Hace 30 años, la mitad de París que estaba sobre el oeste era la ciudad burguesa, sobre equipada y consolidada. La otra parte, en el este, era una ciudad subdesarrollada, popular, con industrias desafectadas, viviendas degradadas y un muy bajo nivel de equipamiento social, educativo, escolar y sanitario. Pero, durante esos 30 años se trabajó para lograr el reequilibrio territorial. A tal punto que, si bien los gobiernos nacional y municipal eran antagónicos políticamente, consiguieron articular las políticas necesarias para lograr ese objetivo. Y localizaron en el este, todos los nuevos equipamientos para desplazar progresivamente el centro de la ciudad. Para citar ejemplos, cuando llegué a París acababan de construir el Pompidou, que hoy está en el centro pero entonces se ubicaba en el borde de la ciudad consolidada, limitando con el París subdesarrollado. Progresivamente se revitalizaron los barrios. El Marais era un lugar degradado donde nadie quería vivir. Hoy es uno de los más caros. El paso siguiente fue localizar la Ópera de la Bastilla en un suburbio. A partir de ahí se renovaron más barrios y se localizaron otros programas en el este de París, como la Biblioteca Nacional de Francia.
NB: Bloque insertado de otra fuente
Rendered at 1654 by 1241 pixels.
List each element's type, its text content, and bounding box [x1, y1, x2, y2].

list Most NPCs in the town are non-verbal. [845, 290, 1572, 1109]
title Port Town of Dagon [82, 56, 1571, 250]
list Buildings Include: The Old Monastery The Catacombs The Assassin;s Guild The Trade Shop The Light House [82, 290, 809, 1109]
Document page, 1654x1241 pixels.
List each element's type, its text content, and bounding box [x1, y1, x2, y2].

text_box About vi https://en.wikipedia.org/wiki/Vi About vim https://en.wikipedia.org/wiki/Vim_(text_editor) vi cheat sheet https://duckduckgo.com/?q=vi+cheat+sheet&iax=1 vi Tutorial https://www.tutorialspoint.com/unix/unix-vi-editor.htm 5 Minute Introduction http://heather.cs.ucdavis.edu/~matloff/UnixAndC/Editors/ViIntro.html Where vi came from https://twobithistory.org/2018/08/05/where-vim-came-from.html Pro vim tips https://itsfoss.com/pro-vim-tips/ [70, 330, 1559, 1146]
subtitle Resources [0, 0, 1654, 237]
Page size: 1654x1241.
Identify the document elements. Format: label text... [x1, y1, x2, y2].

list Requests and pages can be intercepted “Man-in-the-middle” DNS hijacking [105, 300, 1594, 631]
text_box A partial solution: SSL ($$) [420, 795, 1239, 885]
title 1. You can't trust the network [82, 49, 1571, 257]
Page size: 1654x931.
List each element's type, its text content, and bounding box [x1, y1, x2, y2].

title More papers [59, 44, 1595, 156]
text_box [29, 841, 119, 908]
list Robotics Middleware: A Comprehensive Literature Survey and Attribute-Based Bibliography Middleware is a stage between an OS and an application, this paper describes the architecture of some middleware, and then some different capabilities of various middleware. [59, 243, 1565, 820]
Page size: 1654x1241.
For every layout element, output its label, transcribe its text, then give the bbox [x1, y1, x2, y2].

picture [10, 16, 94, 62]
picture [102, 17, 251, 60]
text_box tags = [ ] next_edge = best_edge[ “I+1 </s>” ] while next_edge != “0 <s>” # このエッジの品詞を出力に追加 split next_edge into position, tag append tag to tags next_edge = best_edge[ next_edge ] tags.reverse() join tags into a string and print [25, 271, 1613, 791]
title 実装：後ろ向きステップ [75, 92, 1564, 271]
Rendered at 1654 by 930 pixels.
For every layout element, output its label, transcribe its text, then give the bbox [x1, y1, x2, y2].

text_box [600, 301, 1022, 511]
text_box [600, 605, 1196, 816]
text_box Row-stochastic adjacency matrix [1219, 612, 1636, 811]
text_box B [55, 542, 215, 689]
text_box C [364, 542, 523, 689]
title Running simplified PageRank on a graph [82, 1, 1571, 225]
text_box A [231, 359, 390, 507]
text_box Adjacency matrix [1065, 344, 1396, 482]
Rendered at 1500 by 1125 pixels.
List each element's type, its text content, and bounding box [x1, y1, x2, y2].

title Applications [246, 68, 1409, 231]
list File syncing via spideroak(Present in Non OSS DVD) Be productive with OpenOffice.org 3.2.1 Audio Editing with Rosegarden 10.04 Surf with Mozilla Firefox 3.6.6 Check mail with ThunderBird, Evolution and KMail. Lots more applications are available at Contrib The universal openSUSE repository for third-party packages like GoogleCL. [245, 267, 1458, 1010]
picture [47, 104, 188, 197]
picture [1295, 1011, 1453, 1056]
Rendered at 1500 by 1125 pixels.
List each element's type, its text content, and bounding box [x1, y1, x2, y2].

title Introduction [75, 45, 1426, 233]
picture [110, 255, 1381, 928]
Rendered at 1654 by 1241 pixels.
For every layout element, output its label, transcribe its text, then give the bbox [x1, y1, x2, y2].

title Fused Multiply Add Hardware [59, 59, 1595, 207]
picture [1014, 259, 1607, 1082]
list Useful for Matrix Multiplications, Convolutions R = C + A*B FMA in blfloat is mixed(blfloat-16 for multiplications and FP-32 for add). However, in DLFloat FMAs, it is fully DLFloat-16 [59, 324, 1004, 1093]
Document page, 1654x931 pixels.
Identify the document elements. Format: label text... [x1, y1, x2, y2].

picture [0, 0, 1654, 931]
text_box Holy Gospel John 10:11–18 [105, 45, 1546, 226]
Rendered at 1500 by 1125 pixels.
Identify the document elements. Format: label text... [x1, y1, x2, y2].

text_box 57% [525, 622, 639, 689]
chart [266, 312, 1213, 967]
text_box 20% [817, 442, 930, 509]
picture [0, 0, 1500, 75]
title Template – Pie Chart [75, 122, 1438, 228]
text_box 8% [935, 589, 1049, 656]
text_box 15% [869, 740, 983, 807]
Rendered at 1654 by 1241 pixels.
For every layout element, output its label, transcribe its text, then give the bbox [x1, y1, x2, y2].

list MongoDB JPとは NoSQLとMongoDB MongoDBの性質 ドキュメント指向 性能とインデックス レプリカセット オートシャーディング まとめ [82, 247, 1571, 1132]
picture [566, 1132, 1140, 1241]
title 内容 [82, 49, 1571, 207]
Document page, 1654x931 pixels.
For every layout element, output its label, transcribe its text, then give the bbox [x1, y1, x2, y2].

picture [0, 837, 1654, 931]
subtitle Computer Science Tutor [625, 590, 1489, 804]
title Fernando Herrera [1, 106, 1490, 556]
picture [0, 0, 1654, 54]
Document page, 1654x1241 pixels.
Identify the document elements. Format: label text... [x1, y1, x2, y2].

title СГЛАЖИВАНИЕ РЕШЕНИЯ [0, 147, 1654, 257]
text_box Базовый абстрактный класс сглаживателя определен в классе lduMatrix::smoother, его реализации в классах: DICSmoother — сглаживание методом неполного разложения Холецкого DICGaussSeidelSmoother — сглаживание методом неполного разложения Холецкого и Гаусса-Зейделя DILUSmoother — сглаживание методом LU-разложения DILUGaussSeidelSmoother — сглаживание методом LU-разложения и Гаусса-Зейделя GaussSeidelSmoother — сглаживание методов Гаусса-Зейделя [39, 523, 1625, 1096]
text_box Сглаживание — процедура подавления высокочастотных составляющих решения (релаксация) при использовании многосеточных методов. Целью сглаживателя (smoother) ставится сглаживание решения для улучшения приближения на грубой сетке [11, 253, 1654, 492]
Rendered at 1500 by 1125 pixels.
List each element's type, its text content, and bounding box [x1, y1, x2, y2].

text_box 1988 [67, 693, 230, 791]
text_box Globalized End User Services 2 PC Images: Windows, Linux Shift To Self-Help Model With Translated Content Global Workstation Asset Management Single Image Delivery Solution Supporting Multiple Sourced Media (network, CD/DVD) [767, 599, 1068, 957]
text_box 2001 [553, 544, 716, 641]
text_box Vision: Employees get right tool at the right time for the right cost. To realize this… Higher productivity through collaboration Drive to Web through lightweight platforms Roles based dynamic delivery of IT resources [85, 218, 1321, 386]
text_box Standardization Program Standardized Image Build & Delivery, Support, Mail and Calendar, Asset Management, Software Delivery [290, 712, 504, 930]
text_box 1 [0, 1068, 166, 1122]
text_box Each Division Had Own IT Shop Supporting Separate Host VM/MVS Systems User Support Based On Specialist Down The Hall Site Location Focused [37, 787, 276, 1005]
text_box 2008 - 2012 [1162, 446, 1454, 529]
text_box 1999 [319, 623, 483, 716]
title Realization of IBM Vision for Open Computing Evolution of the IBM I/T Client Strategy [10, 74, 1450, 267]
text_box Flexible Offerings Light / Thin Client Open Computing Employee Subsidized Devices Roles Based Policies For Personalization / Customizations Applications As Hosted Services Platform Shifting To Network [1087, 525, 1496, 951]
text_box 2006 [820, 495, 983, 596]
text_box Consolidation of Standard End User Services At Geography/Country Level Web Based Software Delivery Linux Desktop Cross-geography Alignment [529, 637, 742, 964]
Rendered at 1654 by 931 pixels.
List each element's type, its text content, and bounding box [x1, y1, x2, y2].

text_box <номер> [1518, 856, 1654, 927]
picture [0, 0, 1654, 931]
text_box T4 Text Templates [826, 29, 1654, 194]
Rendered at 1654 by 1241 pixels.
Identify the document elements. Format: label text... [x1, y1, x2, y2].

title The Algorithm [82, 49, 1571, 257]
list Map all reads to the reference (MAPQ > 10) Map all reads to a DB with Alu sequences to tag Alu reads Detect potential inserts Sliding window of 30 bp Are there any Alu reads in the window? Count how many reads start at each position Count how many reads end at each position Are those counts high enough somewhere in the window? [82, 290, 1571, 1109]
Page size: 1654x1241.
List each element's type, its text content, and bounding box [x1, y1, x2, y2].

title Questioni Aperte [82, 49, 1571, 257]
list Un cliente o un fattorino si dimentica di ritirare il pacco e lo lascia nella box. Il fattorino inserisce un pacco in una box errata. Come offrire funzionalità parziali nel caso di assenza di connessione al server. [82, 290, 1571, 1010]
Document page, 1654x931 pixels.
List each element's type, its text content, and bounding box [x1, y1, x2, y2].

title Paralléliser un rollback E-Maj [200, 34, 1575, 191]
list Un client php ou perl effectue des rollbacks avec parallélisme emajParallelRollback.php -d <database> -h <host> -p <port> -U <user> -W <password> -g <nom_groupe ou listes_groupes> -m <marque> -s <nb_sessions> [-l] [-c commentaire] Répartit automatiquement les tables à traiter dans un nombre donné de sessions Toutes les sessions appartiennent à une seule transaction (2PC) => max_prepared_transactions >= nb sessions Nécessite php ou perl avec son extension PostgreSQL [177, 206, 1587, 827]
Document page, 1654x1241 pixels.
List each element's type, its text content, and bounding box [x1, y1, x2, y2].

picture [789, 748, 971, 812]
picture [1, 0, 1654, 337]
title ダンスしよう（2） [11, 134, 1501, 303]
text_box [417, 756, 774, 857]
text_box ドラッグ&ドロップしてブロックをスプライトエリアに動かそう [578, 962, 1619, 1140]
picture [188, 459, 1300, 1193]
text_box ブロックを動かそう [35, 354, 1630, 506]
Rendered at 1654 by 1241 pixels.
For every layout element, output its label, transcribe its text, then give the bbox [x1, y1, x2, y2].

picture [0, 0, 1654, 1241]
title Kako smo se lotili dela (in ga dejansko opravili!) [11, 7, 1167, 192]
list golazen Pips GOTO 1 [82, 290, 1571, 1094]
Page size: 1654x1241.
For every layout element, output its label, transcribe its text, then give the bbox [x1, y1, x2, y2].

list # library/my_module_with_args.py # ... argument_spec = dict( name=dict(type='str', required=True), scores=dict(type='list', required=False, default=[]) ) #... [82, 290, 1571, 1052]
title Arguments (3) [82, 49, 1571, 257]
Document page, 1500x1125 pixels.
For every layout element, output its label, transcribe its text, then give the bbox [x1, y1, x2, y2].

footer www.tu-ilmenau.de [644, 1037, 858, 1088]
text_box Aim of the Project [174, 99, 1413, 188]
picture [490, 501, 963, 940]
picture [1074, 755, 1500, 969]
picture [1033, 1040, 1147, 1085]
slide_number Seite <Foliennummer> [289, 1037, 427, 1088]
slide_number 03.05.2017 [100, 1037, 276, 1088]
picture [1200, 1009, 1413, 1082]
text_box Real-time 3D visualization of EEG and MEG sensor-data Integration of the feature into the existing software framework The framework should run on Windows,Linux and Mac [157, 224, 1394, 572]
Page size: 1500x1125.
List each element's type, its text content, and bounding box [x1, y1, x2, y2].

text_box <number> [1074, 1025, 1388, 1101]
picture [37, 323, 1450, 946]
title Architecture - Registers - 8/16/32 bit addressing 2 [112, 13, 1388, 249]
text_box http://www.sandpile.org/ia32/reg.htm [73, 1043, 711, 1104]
Todas estas políticas públicas levantaron a la ciudad. 

¿ Y usted parangona esto con la intención de revitalizar la zona sur, por ejemplo con el Polo Tecnológico?
Yo lo parangono con un movimiento incipiente. El Distrito Tecnológico debería ser un elemento disparador. Pero con eso solo no alcanza. Para que el sector privado invierta en barrios deprimidos tiene que haber signos fuertes por parte del poder público. Además, ese Distrito no debiera transformarse en una colección de call centers o back offices. Parque Patricios tiene verdadero potencial urbano: una escala del parcelario que permitiría proyectos ambiciosos, potencial paisajístico, elementos arquitectónicos remarcables. Pero no puede ser una ficha suelta, sino parte de un plan estratégico.

¿Cuáles son las acciones necesarias para que Parque Patricios tenga dimensión cualitativa?
La primera movida esencial es la estación de subte que se está creando. Esa es la cabeza de lanza de la recalificación del sector. Además, hay que salir de esta lógica de back offices para darle más diversidad. También hay que intervenir sobre el espacio público, la reparquización o intervención paisajística del Parque Patricios, que sufrió mucho los trabajos del subterráneo. Por otro lado, hay que llevar elementos de diversidad que impliquen poblaciones diversificadas: jóvenes, viejos, trabajadores. Eso es lo que constituye un tejido urbano cualitativo.

El concurso del banco ciudad
Para este concurso de antecedentes, proyecto y precio se presentaron 17 propuestas, de las cuales tres fueron elegidas por el jurado compuesto por los arquitectos María Teresa Egozcue, Tito Varas y Patxi Mangado, además de Katz y el presidente del Banco.

En orden de mérito, los seleccionados fueron: el estudio de Norman Foster asociado con los locales Berdichevsky - Cherny y Edgardo Minond, el estudio Aisenson y el estudio de Ignacio Dahl Rocha. Además de los $13,6 millones que pagó la institución por el terreno de una manzana frente al parque, el costo estimado del proyecto y su construcción ronda los $180 millones. "Son $ 179.800.000, pero admitimos un diferencial de hasta 30% más, de acuerdo a la calidad del proyecto", confió el arquitecto Carlos Billordo, responsable de la unidad ejecutiva del proyecto de Parque Patricios.

En cuanto a la metodología, el jurado clasificó todos los trabajos con puntuación y solo tres fueron considerados para pasar a la tercera etapa: la apertura del sobre de precios. "Si bien este concurso no era anónimo, pedimos no saber de quién era cada proyecto. Y la calificación de los proyectos fue unánime”, finaliza Katz.